The crux in this trial; which is a trial of Professor Handloser's person; is again not the assertion that Handloser has violated his duty with respect to the general official supervision in his capacity as Medical Inspector of the Army; but the Prosecution seems -- again and again one can only assume so -- be haunted of a concept of a concept of personal and immediate official supervision of Professor Handloser over all medical officers of the Army and over all agencies subordinated to him.
Especially strongly this is evidenced as soon as the discussion turns to the Military Medical Academy and to the medical officers who were active there.
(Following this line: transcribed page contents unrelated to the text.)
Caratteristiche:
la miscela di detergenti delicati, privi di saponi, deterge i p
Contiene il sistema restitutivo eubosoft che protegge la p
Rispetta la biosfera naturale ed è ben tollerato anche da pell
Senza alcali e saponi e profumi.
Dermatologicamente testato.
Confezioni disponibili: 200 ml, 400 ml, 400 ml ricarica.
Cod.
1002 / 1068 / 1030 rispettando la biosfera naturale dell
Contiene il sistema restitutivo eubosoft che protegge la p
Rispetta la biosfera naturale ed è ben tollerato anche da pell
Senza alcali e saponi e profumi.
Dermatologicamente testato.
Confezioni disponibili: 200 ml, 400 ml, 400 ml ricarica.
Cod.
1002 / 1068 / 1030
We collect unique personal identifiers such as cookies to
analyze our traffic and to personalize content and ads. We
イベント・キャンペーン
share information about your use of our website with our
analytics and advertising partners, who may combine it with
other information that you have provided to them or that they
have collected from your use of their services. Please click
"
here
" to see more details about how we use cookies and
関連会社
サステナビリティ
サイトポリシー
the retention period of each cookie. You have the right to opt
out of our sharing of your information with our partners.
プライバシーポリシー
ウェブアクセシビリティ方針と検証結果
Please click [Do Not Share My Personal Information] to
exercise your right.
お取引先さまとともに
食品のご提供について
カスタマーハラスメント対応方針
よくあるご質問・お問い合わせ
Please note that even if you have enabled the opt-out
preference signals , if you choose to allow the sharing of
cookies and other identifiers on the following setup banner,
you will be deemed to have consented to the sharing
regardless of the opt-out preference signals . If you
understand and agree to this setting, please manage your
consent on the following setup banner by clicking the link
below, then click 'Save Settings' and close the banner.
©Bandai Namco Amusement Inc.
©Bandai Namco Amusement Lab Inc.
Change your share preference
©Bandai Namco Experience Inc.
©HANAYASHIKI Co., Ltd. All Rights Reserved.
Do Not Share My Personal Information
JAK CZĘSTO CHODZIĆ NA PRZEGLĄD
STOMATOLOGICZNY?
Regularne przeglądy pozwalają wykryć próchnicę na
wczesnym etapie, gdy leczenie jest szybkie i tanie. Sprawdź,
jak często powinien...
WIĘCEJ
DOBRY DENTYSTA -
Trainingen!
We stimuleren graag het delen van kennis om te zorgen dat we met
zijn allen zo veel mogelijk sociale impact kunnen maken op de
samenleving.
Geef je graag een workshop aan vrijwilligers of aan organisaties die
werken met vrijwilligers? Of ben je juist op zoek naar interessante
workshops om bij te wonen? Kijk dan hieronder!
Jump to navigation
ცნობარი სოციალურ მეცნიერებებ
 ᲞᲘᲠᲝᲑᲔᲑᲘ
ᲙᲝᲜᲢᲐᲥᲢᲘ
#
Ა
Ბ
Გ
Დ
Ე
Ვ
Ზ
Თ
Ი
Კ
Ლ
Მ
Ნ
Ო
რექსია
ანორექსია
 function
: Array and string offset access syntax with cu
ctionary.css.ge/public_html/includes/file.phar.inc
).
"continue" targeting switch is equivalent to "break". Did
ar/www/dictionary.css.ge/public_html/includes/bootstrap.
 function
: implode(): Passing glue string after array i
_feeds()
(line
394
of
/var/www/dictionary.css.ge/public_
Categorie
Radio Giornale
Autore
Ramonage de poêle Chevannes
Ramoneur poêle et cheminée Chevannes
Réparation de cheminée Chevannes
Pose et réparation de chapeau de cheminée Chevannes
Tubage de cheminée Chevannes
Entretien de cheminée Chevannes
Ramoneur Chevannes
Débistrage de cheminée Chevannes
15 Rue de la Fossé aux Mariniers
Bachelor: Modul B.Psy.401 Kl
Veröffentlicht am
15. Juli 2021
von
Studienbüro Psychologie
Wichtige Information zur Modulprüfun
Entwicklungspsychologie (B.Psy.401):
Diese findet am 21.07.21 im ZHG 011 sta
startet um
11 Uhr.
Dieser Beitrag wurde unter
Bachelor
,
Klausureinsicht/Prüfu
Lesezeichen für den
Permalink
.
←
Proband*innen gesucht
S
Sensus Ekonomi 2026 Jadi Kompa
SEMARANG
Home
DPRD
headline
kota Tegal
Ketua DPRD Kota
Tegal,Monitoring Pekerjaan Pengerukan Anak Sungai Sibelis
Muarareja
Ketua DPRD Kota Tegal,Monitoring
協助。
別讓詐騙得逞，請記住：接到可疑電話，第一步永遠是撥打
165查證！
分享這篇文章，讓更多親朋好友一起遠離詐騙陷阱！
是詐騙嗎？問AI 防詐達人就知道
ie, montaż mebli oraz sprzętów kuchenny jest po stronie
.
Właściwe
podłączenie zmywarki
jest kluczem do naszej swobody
Exactly when discussing this case of the Military Medical Academy -I draw Your Honors attention to Document HA 29, Exhibit 4, page 60 of the Document Book -- Professor Handloser clearly expressed the purpose and aim of this institute; its organization and its relation to him in his capacity as Medical Inspector of the Army. The Military Medical Academy was an independent institution charged with the following tasks:
(a) additional training of new classes for medical officers (training group A and training group B)
(b) medical and practical advance training of medical officers and clinical treatment of Army medical problems and tasks (tug grp.C). These problems were attached and solved just as they were in any other academy; on the academy's own responsibility.
To evaluate correctly the subordination under the Army Medical Inspector; one should compare it to the subordination of a University under the "Ministry of Culture". From this it follows; that as far as treatment and carrying out of clinical tasks are concerned; those persons were responsible for it who had been assigned to the Army Medical Academy for this purpose. Prof. Handloser, as Army Medical Inspector; could only be considered for an evaluation or decisions of questions if they were submitted to him directly or through official channels. In this trial we can only be concerned with questions which were treated by training group C. If problems arose, whose decision, according to the opinion of a Chief of the Institute, should be reserved for a higher authority, then the Chief of the Institute submitted the matter to his Chief, i.e., the Commander of Training Group C. If the latter considered himself unable to decide then the Commander of the Army Medical Academy was competent for the decision.
Only if the affair exceeded the competency of the Commander of the Army Medical Academy, was it brought to the attention of the Army Medical Inspectorate and there it came to the Chief of the Department for "Science and Health Research". Again only if the latter too, believed that important fundamental questions were involved, were they submitted for decision to the Army Medical Inspector after the Chief of Staff of the Army Medical Inspectorate had been informed.